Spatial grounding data
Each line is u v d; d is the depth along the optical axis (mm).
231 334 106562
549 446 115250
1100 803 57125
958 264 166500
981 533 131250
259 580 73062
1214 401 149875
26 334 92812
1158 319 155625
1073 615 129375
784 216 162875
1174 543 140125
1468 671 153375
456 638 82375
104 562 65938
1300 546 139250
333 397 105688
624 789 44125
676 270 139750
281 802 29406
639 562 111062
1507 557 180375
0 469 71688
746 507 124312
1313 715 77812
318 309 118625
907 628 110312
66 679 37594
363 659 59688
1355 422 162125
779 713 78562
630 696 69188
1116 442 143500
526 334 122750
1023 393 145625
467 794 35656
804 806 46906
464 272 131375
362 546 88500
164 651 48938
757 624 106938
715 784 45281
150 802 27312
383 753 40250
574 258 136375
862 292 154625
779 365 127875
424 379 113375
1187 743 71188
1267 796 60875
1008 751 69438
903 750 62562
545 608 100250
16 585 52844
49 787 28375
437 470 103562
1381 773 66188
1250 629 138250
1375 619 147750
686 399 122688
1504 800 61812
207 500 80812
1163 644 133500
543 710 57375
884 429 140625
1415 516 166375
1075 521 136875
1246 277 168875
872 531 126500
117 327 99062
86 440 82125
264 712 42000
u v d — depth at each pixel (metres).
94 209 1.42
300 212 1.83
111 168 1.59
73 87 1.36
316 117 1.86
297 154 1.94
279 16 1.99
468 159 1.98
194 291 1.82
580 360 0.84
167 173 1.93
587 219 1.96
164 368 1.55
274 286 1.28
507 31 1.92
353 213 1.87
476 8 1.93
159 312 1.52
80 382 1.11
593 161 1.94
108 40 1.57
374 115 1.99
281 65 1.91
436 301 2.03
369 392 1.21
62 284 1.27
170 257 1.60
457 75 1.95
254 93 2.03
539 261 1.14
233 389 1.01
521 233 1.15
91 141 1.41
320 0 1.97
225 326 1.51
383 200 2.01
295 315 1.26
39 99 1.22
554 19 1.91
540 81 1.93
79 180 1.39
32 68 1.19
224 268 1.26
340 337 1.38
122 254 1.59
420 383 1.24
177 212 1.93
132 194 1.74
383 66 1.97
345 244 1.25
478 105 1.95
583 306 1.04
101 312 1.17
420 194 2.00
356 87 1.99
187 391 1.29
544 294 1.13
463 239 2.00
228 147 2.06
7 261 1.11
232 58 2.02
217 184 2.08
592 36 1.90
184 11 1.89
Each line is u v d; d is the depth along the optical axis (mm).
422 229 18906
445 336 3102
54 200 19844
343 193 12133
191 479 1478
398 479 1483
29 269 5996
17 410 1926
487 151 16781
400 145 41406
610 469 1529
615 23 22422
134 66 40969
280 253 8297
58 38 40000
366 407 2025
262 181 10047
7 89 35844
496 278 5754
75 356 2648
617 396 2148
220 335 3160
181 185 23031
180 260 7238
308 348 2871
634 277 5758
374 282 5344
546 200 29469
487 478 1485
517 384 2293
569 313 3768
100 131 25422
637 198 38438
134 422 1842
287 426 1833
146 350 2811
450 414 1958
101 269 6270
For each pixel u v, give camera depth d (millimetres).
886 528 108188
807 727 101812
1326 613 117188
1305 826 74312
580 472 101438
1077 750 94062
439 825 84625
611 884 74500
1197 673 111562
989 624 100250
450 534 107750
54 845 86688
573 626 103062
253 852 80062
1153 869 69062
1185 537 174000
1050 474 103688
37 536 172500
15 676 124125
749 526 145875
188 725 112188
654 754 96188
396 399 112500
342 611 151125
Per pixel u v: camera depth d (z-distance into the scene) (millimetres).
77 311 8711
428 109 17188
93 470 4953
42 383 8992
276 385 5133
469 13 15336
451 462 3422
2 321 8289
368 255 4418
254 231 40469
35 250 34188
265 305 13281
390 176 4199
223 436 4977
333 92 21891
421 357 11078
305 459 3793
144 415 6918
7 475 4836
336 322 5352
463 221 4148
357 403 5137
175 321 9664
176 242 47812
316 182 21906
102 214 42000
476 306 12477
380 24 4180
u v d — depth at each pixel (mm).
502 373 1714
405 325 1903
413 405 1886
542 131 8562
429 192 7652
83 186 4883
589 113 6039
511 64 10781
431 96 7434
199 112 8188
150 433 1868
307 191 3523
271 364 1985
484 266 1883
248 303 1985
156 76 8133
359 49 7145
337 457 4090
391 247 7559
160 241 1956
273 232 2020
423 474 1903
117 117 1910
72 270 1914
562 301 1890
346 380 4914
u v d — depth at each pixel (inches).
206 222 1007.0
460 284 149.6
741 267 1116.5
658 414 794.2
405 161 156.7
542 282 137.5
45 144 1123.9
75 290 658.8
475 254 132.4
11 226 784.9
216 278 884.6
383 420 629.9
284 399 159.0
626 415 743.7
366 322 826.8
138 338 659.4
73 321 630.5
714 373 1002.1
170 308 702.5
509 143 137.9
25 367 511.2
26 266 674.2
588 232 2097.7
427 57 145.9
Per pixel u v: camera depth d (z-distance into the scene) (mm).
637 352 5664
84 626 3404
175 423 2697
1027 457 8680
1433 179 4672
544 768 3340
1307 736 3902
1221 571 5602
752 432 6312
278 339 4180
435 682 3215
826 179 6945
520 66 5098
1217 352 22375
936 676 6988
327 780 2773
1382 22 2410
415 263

• [TASK ITEM]: A complete answer lists each line of the data that holds the word "into".

• [RESULT OF THIS EXERCISE]:
Per pixel u v: camera depth d (z-distance into the scene) (millimetres).
Per pixel u v: camera depth d (z-distance into the scene) (mm).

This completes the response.